**What you will do**
Your answer should hold all lines of the entries that include the word "普通开发者的安与危".

**Task input**
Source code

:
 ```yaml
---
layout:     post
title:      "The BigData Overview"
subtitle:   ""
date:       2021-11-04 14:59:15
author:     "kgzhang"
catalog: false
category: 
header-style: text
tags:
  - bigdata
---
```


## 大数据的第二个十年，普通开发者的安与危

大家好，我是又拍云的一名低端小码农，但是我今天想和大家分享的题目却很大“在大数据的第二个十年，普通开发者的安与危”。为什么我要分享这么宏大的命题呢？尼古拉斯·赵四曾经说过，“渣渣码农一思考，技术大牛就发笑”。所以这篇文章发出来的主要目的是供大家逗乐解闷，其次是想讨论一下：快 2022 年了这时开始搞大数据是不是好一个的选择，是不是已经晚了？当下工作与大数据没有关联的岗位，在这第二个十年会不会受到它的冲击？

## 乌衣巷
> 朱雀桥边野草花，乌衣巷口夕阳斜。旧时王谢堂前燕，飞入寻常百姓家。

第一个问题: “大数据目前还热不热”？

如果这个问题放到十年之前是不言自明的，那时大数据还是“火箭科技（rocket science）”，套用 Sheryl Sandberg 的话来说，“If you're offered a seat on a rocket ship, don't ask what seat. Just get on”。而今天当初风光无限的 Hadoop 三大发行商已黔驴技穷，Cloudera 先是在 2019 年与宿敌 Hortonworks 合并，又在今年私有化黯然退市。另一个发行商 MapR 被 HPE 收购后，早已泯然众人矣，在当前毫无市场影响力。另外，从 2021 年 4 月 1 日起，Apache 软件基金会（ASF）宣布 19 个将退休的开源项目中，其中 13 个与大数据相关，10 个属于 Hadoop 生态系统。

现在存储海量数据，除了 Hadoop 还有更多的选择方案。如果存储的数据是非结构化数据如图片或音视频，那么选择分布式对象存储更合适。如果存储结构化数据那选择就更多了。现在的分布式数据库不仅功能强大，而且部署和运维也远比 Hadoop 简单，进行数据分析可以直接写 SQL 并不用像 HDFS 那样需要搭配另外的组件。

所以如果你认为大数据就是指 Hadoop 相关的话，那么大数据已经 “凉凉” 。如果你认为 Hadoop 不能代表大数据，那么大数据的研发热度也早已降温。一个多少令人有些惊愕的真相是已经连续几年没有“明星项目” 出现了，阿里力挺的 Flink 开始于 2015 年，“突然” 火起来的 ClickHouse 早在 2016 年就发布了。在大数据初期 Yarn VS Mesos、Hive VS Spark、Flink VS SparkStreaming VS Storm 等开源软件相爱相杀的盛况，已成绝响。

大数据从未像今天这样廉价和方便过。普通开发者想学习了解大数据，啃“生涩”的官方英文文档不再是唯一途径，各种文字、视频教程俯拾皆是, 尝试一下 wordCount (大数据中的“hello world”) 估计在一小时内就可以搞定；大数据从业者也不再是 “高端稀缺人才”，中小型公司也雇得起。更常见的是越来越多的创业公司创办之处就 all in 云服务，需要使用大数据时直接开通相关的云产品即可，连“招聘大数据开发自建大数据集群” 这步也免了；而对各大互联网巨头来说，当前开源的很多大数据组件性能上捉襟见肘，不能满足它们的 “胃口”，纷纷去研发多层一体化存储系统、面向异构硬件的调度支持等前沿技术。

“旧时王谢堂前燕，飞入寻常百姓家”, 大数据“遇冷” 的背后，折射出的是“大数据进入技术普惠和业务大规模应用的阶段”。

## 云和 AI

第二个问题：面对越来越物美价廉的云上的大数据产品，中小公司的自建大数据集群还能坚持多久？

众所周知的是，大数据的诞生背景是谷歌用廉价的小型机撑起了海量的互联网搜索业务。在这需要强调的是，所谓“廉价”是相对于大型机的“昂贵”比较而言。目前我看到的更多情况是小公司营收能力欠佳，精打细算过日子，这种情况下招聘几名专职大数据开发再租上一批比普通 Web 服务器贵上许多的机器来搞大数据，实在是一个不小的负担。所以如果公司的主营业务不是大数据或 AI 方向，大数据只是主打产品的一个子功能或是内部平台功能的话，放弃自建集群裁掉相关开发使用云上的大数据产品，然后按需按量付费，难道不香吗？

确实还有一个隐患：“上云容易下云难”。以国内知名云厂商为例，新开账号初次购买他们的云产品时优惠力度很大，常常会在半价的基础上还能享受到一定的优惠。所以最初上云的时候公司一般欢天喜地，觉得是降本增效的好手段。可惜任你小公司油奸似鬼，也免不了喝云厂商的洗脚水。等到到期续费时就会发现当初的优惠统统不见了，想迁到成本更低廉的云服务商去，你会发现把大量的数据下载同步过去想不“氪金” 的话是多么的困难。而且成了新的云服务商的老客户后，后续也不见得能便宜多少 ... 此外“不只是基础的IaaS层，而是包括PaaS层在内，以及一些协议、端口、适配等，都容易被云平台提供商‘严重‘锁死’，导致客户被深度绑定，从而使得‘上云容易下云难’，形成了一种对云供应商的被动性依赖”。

**Response to the task**
## 大数据的第二个十年，普通开发者的安与危
大家好，我是又拍云的一名低端小码农，但是我今天想和大家分享的题目却很大“在大数据的第二个十年，普通开发者的安与危”。为什么我要分享这么宏大的命题呢？尼古拉斯·赵四曾经说过，“渣渣码农一思考，技术大牛就发笑”。所以这篇文章发出来的主要目的是供大家逗乐解闷，其次是想讨论一下：快 2022 年了这时开始搞大数据是不是好一个的选择，是不是已经晚了？当下工作与大数据没有关联的岗位，在这第二个十年会不会受到它的冲击？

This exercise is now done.